UNPA president Loren Israelsen spoke on the Japanese situation using information passed on from Global Nutrition Group, a Japanese consulting agency. He said the hope in Japan is that reforming the way companies communicate with their customers will kill two birds with one stone, by helping companies grow and by helping consumers take more control of their own health.

“They want to adjust the terminology in Japan to align it with the United States, to make it more of a DSHEA-type of regulation, especially on health claims,” Israelsen said. “It’s a big market, but they have not been able to generate any growth from the plateau they have been on since 2004.

“DSHEA generally was designed to be a business friendly concept and it has delivered on that, with consistent 6% or 7% growth over the last 20 years, which is remarkable in a mature market like the United States,” he said.

The presentation laid out the many ways in which the market differs from that in the United States.  One thing strikes a visitor immediately, Israelsen said, and that is the huge penetration of beverage brands in the market.

“Drinks in Japan are the single biggest category. In the train station the vending machines are lined up wall to wall filled with hundreds of brands,” he said.

Different market dynamics

The market differs strongly in its demographics, too.  The biggest supplement users by a long stretch are older consumers, with younger groups participating in the market only peripherally by comparison.  And the way the products are purchased differs, too.

In Japan, 76% of dietary supplement products are purchased over the Internet or via a multi-level marketing company (which usually implies a direct-to-consumer delivery).  By contrast, in the US 65% of those products are purchased either in a mass market or health food store.

The breakdown of products differs, too.  In the US, 48% of supplements sold are either a multivitamin or single vitamin product. In Japan, according to GNG, no single product category has more than 10% of the market.

That complicates communicating with customers, as few individual ingredients, outside of probiotics, have much in the way of consumer understanding, according to GNG’s figures.  This creates a situation in which advertisements can talk about DHA as a ‘smoothing’ ingredient, whatever that might imply. (The strong understanding of probiotics can be attributed to the huge popularity of the Yakult beverage in Japan, Israelsen said.)

Better education

Lisa Thomas, general manager of dietary supplements and sports nutrition for NSF, also spoke on the subject, recounting her organization’s participation in one of the meetings the Japanese government has held on the effort to reform health claims.

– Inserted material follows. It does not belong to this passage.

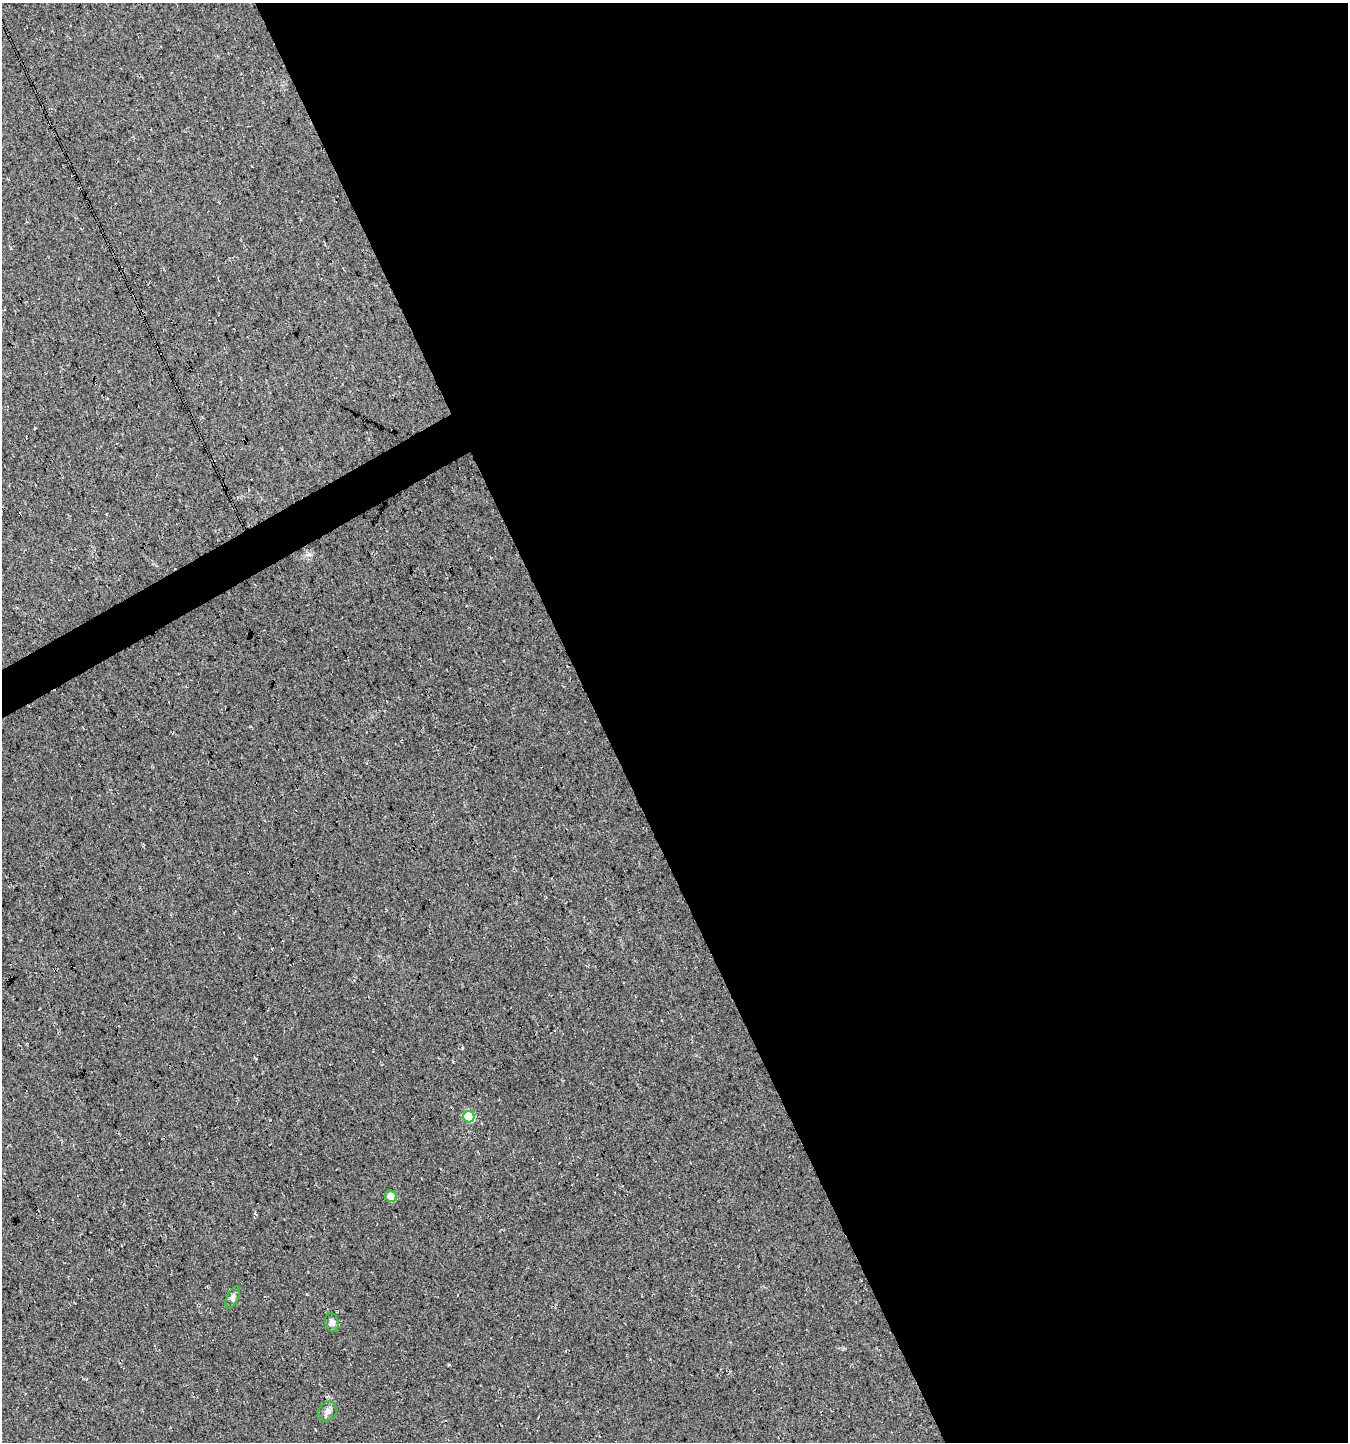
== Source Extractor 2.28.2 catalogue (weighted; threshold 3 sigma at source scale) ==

“The point of this conference was to look at the US and what we are doing here with regards to our claims and GMPs,” Thomas said. “In Japan, manufacturers are making marketing claims based on unproven health benefits. There is a huge confusion among Japanese consumers, many of whom are not sure why they are taking certain products, so better education needs to be part of this.”

Both Thomas and Israelsen said the overhaul of the regulatory picture in Japan is happening with breathtaking speed.  The proposal has been taking shape via a series of meetings that started in January with a meeting at which the final proposal will be presented scheduled for July.  Will the revamped system and possibly reinvigorated market present an opportunity for US companies, few of which have been active in Japan in recent years?

“The real concern is how to improve domestic production and consumption, and new imports will not solve that,” Israelsen said. “I think the biggest opportunity will be for ingredient suppliers who might supply the ingredients for this wave of new products.”